Raw data:

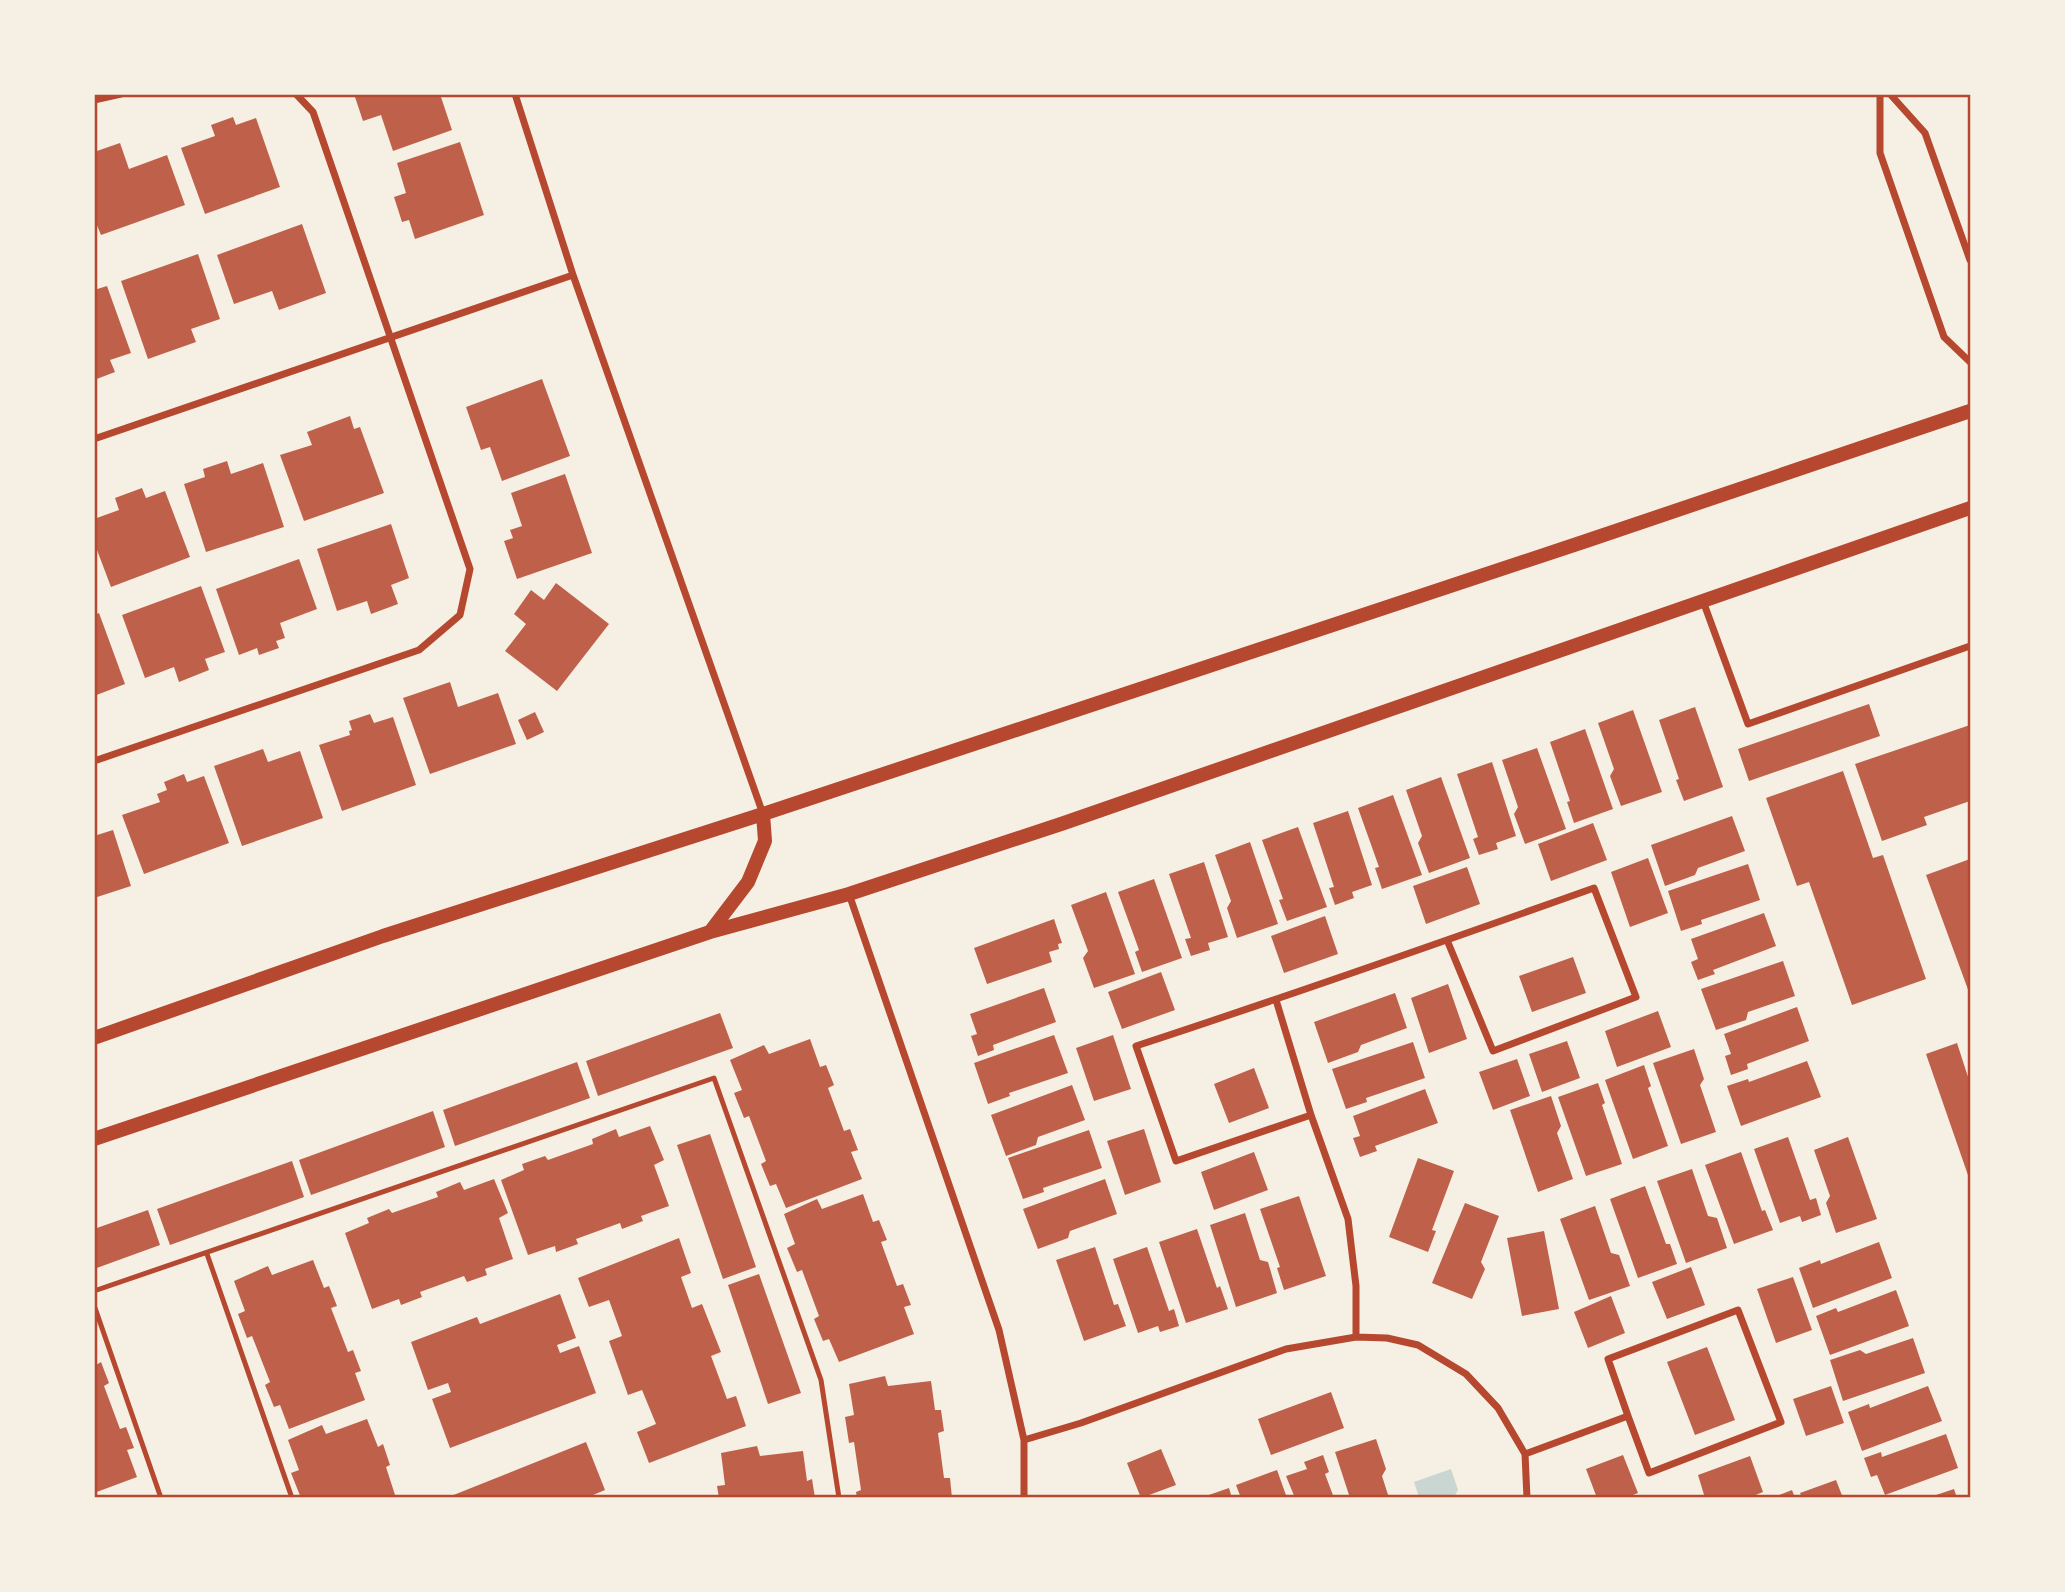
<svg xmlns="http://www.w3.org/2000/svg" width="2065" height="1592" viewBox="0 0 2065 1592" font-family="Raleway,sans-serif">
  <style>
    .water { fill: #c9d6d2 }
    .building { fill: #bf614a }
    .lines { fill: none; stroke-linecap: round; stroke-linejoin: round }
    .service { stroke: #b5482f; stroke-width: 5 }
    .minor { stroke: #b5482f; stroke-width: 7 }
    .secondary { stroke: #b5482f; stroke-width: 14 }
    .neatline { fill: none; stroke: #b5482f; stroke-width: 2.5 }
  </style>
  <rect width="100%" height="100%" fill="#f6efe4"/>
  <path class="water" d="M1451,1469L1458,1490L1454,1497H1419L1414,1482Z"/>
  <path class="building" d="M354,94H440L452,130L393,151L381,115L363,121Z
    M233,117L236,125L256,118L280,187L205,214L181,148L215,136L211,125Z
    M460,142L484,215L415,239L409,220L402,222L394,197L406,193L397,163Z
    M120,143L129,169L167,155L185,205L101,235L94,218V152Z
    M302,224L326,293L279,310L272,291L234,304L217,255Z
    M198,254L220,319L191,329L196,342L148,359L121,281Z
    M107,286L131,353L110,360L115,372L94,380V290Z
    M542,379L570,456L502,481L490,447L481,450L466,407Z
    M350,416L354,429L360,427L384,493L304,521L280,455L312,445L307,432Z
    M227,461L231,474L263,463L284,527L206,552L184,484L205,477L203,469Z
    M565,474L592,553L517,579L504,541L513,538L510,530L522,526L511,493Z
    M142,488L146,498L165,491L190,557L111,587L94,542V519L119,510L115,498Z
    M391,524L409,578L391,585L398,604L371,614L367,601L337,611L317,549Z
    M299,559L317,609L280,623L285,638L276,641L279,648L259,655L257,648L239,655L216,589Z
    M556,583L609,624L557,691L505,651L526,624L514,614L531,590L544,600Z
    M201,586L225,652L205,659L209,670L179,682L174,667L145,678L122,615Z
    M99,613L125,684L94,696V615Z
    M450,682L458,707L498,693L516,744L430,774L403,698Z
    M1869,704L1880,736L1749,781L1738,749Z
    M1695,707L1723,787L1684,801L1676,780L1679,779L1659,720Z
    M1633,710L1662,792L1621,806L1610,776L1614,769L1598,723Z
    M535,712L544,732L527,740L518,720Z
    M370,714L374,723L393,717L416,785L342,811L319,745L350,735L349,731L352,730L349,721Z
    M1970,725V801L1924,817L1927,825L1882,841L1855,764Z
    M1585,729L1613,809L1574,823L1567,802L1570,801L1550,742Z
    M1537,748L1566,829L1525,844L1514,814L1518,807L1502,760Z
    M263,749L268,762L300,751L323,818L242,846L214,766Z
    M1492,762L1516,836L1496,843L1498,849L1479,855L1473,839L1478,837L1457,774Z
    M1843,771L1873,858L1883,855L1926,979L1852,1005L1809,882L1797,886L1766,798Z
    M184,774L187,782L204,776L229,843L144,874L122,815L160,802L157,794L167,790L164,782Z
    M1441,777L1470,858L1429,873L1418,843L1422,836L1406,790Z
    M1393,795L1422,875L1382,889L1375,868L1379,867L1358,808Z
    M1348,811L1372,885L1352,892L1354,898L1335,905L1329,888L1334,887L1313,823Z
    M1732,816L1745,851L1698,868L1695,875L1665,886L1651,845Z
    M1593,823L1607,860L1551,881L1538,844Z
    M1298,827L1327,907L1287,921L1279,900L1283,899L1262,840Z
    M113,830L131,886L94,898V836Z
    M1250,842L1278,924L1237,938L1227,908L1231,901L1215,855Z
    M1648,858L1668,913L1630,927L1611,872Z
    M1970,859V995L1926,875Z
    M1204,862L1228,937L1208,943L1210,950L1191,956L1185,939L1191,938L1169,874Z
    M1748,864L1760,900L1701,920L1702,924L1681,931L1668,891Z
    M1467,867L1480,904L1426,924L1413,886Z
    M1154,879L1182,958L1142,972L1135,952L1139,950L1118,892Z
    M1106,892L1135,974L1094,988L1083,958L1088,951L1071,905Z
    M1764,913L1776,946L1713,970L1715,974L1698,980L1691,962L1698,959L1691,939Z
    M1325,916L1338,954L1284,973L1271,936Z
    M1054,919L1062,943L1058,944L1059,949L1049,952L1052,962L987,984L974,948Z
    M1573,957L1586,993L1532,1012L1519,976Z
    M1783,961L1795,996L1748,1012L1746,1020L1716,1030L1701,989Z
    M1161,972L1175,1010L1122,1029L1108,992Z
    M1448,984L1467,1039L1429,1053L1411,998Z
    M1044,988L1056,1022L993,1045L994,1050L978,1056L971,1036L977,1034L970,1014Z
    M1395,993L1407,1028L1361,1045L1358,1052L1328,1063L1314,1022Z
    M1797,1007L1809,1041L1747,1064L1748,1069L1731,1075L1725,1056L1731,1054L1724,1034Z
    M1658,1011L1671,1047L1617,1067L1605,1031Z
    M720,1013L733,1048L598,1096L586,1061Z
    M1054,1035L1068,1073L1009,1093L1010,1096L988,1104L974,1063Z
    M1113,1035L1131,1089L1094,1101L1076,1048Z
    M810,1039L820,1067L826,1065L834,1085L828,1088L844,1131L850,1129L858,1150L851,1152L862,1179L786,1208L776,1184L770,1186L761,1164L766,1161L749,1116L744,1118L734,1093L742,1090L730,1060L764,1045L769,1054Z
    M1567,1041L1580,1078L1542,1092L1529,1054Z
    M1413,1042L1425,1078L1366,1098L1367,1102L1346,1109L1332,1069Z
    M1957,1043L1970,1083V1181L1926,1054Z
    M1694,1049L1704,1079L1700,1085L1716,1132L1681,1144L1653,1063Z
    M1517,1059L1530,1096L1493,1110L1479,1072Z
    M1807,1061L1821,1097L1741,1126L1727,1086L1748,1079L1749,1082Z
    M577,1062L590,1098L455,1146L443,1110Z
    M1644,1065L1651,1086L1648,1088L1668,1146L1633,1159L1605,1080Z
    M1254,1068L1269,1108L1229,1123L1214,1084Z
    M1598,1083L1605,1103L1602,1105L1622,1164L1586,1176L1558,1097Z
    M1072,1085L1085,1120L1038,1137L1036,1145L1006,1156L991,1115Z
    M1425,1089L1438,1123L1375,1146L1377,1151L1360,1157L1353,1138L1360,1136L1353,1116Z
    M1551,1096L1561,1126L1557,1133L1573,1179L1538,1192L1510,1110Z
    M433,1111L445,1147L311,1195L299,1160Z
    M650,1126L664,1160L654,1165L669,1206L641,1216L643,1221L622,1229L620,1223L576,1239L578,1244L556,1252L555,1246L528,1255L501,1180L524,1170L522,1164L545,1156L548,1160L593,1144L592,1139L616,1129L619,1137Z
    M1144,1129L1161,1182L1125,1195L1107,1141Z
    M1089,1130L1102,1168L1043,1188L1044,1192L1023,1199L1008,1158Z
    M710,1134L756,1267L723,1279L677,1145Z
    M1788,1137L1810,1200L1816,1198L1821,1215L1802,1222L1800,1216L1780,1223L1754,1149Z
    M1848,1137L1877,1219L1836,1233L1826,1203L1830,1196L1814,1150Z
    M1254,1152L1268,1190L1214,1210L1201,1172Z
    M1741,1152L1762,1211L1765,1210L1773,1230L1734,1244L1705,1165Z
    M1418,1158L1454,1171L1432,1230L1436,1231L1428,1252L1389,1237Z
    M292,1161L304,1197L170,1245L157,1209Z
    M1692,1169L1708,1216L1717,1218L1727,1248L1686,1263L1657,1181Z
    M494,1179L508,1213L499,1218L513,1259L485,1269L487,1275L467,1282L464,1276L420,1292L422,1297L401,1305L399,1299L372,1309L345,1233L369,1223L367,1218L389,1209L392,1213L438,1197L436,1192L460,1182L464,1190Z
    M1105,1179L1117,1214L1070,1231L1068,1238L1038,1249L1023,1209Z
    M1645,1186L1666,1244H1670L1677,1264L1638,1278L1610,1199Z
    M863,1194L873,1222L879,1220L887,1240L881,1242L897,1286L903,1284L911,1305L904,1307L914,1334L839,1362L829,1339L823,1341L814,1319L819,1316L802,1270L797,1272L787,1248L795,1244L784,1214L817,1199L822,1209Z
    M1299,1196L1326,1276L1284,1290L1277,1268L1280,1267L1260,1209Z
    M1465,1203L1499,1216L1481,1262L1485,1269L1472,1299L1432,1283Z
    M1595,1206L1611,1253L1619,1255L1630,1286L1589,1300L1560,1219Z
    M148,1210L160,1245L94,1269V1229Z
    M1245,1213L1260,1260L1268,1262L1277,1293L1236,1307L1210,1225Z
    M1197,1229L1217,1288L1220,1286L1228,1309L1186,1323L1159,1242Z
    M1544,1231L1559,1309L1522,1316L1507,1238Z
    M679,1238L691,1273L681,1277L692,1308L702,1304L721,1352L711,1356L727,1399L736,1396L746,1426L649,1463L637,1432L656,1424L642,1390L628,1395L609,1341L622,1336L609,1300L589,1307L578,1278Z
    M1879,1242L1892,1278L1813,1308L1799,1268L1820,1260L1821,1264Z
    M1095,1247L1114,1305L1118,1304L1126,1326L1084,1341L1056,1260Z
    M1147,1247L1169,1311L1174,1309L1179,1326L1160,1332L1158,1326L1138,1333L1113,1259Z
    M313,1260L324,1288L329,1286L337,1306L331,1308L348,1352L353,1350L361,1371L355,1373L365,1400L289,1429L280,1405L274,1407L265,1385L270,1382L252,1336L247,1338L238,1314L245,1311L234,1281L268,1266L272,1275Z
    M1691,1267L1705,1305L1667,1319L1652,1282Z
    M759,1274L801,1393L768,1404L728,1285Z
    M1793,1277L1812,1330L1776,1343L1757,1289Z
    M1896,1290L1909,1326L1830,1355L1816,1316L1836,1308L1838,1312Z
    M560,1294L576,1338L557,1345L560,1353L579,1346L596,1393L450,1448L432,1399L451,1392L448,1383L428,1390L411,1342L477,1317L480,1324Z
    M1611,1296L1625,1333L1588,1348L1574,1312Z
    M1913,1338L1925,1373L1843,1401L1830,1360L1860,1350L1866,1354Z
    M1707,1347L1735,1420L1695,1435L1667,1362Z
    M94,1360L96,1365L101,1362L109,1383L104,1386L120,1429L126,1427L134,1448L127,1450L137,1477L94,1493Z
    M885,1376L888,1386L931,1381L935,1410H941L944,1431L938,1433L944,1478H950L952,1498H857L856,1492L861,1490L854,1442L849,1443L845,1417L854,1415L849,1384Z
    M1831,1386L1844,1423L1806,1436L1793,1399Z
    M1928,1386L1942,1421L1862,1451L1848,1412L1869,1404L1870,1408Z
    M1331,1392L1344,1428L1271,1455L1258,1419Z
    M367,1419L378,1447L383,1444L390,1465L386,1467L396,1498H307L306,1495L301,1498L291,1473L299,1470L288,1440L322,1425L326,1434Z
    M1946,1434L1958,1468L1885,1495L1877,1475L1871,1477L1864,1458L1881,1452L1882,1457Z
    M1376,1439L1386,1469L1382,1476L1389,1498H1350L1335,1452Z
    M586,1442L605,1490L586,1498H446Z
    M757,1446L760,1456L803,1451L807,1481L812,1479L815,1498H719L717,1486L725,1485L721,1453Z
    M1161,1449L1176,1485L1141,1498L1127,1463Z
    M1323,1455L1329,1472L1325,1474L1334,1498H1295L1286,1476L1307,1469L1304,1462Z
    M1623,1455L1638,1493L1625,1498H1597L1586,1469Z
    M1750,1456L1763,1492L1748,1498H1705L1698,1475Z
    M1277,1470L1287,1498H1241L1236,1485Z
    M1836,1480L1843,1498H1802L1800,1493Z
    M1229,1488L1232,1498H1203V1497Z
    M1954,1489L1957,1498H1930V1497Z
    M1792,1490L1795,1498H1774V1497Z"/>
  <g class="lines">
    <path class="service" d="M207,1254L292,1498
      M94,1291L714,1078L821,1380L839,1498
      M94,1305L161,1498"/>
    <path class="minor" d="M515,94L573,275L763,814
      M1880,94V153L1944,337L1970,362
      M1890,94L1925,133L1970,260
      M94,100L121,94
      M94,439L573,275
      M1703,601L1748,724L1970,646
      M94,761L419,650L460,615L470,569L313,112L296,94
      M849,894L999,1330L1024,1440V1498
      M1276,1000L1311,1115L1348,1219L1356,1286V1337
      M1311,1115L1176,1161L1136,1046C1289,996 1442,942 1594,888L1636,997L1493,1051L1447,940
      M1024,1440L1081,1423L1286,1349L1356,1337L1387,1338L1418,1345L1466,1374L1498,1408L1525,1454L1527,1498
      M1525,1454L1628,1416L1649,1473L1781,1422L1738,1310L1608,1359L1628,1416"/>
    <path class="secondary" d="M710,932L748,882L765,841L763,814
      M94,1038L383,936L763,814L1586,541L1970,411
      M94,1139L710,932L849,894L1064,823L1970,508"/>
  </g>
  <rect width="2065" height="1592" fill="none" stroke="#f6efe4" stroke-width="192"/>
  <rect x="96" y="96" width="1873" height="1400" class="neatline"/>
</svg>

Task brief: Every line above in which the word "lines" occurs is to be copied.

Answer area:
    .lines { fill: none; stroke-linecap: round; stroke-linejoin: round }
  <g class="lines">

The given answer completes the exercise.